Any pay negotiations for our beleaguered civil service staff have been put on hold until there is some sort of certainty over the budget that Northern Ireland has to play with. The budget is very much up in the air at this present time, the UK government have offered an overall figure of £3.3 billion, as we mentioned in our previous blog. That figure includes £600 million which has been earmarked for public sector pay. However this figure will only be available once the Executive is back and operational in Stormont.
The DUP have ruled out any possibility of a deal being brokered before Christmas, also Northern Ireland secretary Chris Heaton-Harris has said that there will be no more talks even though the deal that has been offered but has so far been declined is still on the table.

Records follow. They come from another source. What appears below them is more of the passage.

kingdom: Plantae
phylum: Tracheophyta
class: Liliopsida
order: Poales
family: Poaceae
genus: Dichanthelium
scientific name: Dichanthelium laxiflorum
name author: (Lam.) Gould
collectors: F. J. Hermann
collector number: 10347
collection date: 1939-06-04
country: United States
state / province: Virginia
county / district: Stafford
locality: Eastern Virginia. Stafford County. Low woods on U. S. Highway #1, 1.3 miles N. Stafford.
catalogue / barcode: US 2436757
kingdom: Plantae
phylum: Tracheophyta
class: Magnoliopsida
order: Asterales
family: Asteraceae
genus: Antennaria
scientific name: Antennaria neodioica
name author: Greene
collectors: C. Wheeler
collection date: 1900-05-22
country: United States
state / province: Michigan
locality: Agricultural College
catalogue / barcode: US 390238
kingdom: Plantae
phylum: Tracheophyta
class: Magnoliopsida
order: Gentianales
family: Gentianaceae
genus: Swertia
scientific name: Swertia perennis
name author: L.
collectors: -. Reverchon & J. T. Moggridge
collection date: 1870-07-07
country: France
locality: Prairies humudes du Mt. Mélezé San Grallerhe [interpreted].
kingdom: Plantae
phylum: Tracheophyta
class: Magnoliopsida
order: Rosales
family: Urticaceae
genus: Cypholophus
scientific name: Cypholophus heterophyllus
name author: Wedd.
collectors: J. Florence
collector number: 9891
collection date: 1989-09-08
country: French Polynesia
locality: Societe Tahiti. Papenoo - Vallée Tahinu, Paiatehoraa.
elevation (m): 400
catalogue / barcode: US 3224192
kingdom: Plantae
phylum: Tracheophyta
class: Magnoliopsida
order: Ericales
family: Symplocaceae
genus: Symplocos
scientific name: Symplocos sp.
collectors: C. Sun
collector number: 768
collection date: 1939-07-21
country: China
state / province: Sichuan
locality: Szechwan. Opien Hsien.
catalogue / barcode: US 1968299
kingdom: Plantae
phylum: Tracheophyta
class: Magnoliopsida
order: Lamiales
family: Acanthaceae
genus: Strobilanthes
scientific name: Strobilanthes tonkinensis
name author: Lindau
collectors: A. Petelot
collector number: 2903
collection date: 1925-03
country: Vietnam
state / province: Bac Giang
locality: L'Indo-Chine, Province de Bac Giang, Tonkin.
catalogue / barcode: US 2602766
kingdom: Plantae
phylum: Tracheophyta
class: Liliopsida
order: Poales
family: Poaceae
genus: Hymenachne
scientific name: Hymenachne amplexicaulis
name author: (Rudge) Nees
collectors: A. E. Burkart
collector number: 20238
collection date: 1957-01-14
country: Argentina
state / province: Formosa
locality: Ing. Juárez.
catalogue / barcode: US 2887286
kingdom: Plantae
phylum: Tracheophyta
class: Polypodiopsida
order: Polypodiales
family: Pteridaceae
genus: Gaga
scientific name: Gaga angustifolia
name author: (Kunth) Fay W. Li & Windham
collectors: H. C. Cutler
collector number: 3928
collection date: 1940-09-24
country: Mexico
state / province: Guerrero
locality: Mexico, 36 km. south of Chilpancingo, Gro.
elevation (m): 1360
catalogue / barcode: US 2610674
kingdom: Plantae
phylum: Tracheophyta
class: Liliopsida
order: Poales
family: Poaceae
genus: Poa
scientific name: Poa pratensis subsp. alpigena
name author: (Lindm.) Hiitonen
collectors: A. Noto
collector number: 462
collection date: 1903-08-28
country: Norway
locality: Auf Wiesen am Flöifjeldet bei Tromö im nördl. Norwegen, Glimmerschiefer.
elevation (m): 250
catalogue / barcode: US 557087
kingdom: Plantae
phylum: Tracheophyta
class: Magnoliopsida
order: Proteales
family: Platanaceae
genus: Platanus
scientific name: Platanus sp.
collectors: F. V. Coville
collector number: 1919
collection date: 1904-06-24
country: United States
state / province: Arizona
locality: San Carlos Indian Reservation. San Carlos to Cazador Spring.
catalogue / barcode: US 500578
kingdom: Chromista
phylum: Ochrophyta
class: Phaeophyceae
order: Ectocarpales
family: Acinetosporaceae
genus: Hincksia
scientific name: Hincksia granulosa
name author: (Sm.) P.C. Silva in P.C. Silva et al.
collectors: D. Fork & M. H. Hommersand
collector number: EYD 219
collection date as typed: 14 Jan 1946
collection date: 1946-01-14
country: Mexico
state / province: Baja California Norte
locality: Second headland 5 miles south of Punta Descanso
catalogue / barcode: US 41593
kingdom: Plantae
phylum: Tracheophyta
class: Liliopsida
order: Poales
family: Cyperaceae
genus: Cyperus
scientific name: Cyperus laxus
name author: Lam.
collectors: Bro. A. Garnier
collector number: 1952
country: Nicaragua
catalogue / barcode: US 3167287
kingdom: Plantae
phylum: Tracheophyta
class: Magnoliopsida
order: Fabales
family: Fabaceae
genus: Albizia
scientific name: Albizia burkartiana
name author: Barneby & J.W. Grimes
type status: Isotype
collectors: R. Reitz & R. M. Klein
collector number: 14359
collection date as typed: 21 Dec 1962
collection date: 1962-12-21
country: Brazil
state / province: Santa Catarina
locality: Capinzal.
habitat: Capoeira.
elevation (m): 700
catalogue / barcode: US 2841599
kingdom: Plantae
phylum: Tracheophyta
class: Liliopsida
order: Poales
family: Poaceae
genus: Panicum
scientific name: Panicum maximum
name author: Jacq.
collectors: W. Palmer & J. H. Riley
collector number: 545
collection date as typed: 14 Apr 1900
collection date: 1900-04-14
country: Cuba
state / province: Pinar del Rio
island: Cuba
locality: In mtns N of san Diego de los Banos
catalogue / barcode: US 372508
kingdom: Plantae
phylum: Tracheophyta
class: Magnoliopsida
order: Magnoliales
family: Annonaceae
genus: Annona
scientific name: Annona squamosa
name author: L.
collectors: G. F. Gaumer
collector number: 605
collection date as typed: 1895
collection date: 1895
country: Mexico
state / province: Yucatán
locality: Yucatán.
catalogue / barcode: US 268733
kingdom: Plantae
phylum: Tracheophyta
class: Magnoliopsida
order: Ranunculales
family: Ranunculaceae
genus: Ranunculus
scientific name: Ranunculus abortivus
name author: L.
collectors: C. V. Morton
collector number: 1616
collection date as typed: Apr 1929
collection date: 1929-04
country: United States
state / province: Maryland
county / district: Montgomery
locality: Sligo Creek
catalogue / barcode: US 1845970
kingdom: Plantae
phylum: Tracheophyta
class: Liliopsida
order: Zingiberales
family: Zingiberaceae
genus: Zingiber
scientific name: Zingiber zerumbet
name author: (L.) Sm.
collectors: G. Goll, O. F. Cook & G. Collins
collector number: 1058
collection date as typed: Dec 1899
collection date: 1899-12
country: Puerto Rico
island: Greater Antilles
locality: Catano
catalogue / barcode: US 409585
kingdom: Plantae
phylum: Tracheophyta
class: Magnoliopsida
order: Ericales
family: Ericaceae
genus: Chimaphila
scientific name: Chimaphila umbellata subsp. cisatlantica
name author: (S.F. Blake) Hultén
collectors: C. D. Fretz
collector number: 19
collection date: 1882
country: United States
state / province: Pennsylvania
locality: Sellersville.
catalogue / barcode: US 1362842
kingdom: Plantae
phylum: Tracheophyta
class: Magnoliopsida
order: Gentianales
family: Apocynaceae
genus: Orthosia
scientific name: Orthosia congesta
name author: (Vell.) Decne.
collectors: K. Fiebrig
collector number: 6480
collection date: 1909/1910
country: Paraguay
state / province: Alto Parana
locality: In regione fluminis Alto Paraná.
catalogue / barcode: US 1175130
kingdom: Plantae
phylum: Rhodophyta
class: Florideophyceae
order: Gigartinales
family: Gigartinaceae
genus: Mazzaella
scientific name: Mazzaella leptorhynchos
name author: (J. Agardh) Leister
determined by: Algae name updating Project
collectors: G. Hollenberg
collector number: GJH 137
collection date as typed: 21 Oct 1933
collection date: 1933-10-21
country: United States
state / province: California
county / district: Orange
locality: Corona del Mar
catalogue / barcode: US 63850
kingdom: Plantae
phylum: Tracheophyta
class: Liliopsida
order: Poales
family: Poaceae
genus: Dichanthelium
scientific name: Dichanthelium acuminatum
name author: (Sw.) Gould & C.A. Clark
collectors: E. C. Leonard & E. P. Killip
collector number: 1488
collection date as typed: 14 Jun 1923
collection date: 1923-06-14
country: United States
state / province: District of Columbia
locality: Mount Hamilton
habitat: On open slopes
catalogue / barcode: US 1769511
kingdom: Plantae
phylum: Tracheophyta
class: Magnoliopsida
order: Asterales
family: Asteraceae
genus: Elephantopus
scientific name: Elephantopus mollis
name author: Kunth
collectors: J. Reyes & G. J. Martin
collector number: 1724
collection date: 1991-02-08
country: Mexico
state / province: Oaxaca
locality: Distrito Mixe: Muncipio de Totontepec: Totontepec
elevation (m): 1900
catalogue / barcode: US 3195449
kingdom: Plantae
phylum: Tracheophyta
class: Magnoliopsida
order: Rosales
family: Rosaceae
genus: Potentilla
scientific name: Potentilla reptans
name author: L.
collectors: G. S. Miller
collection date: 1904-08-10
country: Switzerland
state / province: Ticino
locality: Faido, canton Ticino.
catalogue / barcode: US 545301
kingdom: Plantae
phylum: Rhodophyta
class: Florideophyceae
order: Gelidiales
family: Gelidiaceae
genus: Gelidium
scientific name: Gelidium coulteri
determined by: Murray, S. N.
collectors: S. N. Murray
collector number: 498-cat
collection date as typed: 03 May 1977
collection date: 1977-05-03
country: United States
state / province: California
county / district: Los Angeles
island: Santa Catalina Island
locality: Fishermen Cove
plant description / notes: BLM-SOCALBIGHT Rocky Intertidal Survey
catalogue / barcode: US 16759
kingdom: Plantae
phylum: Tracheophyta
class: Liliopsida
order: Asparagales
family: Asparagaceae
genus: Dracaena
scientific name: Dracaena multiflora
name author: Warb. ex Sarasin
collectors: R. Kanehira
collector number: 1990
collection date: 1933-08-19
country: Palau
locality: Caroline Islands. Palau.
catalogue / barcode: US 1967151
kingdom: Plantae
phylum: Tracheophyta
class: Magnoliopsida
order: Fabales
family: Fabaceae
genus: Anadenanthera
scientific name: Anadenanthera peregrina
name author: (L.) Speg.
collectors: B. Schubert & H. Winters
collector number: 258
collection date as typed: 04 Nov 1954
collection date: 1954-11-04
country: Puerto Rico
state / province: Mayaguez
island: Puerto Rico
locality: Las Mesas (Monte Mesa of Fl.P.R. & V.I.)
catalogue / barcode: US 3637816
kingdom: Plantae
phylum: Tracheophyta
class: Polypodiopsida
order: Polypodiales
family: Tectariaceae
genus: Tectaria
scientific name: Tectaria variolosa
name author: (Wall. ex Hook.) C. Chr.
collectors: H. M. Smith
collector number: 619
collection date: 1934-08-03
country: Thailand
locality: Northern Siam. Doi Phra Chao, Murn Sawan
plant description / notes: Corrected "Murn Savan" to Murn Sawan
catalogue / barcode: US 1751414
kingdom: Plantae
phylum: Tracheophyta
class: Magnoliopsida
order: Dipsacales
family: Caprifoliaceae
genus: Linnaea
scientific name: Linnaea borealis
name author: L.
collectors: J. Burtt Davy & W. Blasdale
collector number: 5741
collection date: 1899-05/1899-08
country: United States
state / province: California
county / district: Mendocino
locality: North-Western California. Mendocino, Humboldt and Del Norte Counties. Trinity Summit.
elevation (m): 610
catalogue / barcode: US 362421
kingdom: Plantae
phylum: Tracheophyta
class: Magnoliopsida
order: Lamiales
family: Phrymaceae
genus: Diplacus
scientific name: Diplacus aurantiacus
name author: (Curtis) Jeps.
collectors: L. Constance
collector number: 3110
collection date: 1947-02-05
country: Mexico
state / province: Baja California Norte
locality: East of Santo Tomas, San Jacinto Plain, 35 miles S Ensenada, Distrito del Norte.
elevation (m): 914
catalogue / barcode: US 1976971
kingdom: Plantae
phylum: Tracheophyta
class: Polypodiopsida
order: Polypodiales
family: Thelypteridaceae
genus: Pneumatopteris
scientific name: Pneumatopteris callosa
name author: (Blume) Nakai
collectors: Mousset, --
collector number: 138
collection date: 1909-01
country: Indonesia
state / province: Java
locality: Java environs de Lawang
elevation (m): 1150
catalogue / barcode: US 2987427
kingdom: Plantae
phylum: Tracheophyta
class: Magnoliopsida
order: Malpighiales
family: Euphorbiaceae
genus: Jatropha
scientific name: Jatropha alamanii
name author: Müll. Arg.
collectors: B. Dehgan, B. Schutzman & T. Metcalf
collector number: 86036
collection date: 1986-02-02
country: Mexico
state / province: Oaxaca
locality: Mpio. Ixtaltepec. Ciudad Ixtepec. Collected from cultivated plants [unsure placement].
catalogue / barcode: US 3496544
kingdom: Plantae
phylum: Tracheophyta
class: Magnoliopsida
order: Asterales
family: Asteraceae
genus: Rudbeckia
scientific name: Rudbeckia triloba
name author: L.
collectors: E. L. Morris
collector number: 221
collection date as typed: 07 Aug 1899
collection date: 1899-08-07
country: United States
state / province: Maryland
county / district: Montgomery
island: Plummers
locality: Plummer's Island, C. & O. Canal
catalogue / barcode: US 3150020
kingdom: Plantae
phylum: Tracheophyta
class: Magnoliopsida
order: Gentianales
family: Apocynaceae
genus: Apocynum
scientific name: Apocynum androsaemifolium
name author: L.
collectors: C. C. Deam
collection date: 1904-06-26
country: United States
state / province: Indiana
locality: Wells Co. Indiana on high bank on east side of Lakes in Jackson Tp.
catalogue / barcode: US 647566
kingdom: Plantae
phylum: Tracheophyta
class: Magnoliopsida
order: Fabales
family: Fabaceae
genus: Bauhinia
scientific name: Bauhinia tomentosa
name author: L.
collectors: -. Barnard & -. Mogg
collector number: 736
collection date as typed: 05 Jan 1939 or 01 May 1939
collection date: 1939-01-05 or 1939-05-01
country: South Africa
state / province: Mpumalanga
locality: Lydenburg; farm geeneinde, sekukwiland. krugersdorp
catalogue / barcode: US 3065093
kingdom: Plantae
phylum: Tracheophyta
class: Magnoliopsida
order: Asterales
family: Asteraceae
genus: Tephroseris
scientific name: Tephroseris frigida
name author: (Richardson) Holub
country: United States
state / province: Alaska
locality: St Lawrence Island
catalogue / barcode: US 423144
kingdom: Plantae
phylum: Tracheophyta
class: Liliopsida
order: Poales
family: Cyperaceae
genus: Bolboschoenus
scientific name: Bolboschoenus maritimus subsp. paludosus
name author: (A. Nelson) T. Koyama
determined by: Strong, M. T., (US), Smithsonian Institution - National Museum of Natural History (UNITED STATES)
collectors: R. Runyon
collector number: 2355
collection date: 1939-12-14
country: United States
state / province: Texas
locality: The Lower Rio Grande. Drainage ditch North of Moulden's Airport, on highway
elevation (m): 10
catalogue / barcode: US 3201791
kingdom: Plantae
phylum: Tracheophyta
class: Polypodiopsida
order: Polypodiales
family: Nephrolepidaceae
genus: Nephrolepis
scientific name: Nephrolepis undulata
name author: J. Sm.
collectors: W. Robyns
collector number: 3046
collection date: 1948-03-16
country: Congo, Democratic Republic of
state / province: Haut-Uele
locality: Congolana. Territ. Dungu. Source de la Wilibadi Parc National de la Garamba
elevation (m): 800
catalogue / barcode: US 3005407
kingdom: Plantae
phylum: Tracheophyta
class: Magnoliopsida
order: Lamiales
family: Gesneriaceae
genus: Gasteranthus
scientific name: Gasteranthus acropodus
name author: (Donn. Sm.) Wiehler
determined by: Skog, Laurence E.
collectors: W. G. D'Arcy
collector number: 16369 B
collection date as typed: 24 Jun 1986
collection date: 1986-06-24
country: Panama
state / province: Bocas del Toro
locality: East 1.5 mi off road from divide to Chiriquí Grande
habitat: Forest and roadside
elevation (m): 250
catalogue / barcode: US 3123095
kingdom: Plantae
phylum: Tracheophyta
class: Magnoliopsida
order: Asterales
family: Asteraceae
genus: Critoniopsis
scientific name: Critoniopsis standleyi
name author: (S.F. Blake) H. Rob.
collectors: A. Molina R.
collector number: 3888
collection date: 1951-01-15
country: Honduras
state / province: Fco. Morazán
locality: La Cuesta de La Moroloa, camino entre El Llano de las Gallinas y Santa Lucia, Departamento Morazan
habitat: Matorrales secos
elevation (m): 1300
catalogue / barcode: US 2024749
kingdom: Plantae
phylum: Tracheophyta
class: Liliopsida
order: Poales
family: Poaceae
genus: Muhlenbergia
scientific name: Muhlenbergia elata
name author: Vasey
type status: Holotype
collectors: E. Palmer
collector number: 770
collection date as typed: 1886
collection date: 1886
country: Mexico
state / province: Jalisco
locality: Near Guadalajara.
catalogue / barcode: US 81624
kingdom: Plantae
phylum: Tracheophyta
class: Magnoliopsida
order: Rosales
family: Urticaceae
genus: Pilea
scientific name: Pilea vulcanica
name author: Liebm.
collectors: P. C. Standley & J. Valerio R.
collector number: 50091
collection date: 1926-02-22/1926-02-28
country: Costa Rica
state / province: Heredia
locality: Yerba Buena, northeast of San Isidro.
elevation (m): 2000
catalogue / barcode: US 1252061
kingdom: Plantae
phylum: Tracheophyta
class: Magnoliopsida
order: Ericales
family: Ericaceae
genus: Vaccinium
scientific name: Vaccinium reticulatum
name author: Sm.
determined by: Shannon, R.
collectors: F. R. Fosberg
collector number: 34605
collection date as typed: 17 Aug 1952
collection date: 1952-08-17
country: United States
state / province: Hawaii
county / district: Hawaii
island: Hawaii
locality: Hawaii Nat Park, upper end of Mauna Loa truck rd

2022 Pay Award Well Below Inflation Rate
The 2022 pay award received by public sector workers was well below the rate of inflation for the vast majority of them, so unsurprisingly they want a new pay deal which will give them some money back in their pockets. In fact official figures suggest that public sector pay fell by over 7% in real terms last year, a pretty significant fall. And the longer this dispute goes on the more damage the strikes will do to the services they provide and the people who rely on them.
Neil Gibson, the permanent secretary at the Department of Finance, is quoted in an article on the BBC News website as saying:
“You will be aware of the current political talks that are ongoing.
“Public sector pay is a significant aspect of those talks.
“We all hope these can conclude successfully and provide clarity on the way forward for NI Civil Service pay as well as for our public sector colleagues.”
Staff Are Struggling With The Cost Of Living
Mr Gibson acknowledged the difficulties some civil servants were facing, saying: “I know staff are struggling with the cost of living, I know certain parts of our service are facing retention difficulties and I know the uncertainty about pay creates difficulties for colleagues in planning their finances.”
Unfortunately, as there seems no sign of the deadlock being broken in bringing all the political leaders back to Stormont, the money that the UK government have promised will remain on the table but still tantalisingly out of reach, meaning the strikes are likely to drag on well into the New Year.